STATED GOAL:
Pick out every line in the items below that contains the word "masks", and copy each such line in full.

Stored records
┄┄┄┄┄┄
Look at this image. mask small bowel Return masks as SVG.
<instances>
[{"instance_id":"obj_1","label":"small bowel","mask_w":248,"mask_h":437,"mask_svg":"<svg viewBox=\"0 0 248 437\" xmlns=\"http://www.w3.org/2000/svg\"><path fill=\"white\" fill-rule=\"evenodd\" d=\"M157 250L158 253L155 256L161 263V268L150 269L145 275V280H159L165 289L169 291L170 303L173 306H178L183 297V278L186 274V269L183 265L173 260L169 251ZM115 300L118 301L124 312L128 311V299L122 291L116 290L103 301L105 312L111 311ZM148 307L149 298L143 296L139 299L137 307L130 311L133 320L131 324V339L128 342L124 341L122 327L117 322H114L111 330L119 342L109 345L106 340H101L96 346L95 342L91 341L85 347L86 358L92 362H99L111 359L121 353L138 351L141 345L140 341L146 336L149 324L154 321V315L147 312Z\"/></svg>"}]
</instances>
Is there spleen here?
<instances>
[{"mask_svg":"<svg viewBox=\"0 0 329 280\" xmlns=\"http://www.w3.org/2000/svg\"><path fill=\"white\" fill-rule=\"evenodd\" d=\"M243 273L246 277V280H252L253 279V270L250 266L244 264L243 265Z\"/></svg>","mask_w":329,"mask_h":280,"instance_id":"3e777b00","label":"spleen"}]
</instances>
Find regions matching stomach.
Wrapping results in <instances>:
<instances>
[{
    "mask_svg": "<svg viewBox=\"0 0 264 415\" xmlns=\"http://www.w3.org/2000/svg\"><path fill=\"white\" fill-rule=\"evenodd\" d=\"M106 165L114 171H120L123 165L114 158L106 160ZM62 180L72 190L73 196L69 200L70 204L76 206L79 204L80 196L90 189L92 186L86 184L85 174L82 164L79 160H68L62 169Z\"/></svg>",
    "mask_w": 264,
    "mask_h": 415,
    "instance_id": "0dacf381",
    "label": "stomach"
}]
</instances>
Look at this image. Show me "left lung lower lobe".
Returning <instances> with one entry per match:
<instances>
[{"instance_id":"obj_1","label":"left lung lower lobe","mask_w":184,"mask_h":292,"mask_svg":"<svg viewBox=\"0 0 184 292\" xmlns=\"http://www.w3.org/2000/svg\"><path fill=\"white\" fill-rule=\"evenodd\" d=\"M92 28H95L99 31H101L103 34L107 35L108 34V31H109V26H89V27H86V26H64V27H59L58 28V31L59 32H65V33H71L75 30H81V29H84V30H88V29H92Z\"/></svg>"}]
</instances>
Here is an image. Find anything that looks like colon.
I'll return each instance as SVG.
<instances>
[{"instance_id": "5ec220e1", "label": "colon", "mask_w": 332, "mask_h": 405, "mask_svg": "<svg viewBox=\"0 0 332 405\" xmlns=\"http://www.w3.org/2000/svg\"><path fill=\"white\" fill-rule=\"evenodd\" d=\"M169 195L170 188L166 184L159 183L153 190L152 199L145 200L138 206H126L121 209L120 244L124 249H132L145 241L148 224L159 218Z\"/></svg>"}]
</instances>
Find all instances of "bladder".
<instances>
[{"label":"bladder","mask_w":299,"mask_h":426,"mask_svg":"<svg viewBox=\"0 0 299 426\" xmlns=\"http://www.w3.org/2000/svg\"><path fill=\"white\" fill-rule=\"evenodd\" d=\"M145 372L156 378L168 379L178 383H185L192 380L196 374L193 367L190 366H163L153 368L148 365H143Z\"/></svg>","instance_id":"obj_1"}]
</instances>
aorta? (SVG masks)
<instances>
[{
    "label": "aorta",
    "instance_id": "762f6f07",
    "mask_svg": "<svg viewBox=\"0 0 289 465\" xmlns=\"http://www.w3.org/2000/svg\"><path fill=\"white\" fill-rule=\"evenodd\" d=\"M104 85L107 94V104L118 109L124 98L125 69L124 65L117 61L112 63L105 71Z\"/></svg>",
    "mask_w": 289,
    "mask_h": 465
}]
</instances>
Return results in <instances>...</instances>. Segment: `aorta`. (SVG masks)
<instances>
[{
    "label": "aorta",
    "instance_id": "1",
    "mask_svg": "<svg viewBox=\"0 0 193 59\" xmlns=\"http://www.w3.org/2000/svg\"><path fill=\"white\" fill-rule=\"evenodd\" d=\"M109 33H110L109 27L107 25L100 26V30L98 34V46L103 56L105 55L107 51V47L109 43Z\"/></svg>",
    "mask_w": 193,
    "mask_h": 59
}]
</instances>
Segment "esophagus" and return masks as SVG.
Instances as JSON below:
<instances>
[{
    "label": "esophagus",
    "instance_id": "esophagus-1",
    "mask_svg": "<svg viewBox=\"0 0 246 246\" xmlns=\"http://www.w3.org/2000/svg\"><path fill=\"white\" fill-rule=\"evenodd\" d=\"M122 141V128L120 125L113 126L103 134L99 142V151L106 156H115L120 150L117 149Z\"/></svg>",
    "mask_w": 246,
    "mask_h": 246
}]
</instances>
┄┄┄┄┄┄
EXERCISE RESPONSE:
Look at this image. mask small bowel Return masks as SVG.
aorta? (SVG masks)
Return results in <instances>...</instances>. Segment: `aorta`. (SVG masks)
Segment "esophagus" and return masks as SVG.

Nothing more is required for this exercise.